WORK TO DO
Can you express the rows below as a two-column CSV headed "entry" and "label", one line per row? Put each row's text under "entry" and its answer under "label", each in a single quoted field with line breaks replaced by spaces, and leave the pictures out.
◆ ◆ ◆ ◆
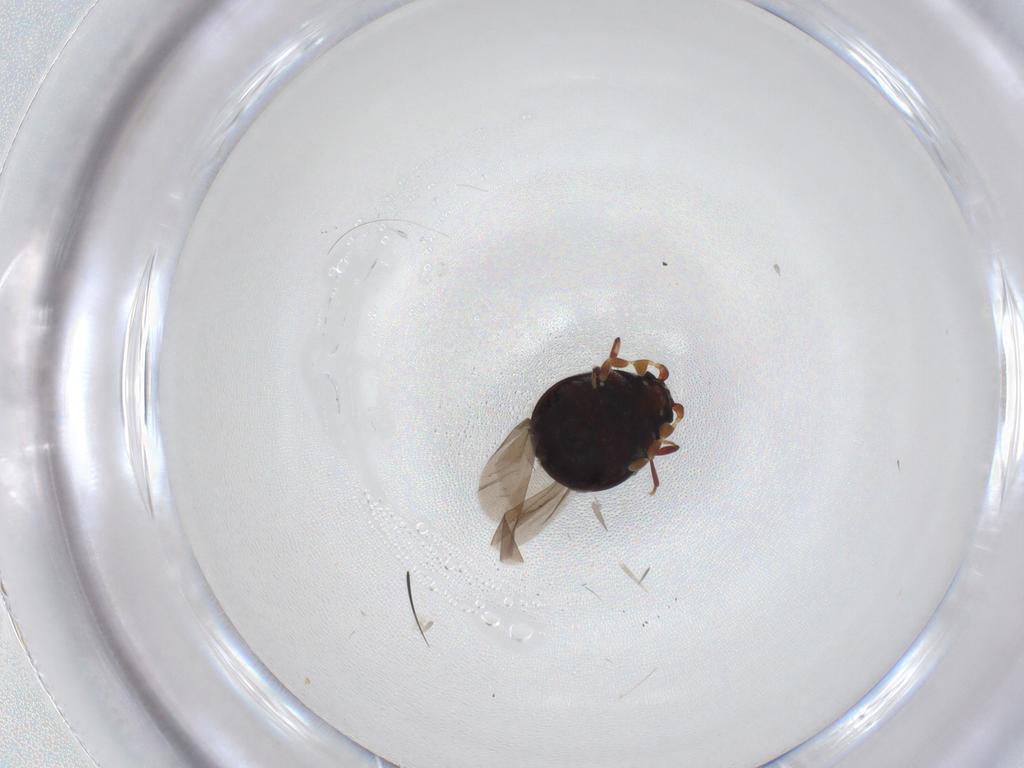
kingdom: Animalia
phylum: Arthropoda
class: Insecta
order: Coleoptera
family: Ptinidae
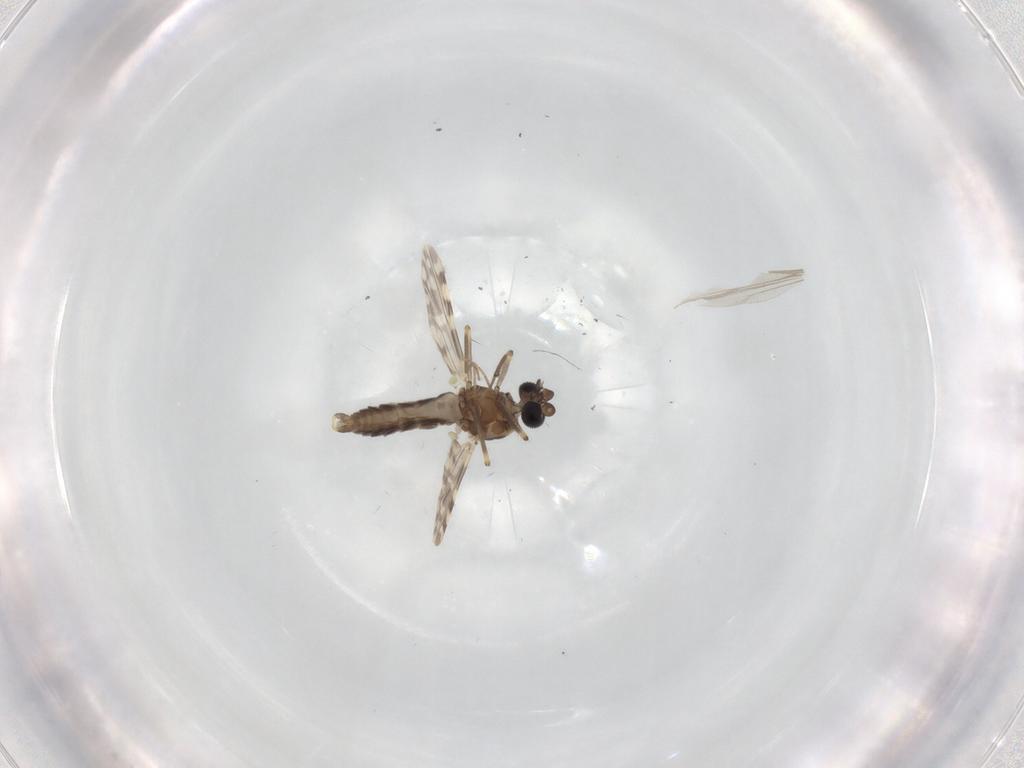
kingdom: Animalia
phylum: Arthropoda
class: Insecta
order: Diptera
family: Ceratopogonidae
◆ ◆ ◆ ◆
WRITTEN SOLUTION
entry,label
"kingdom:","Animalia"
"phylum:","Arthropoda"
"class:","Insecta"
"order:","Coleoptera"
"family:","Ptinidae"
"kingdom:","Animalia"
"phylum:","Arthropoda"
"class:","Insecta"
"order:","Diptera"
"family:","Ceratopogonidae"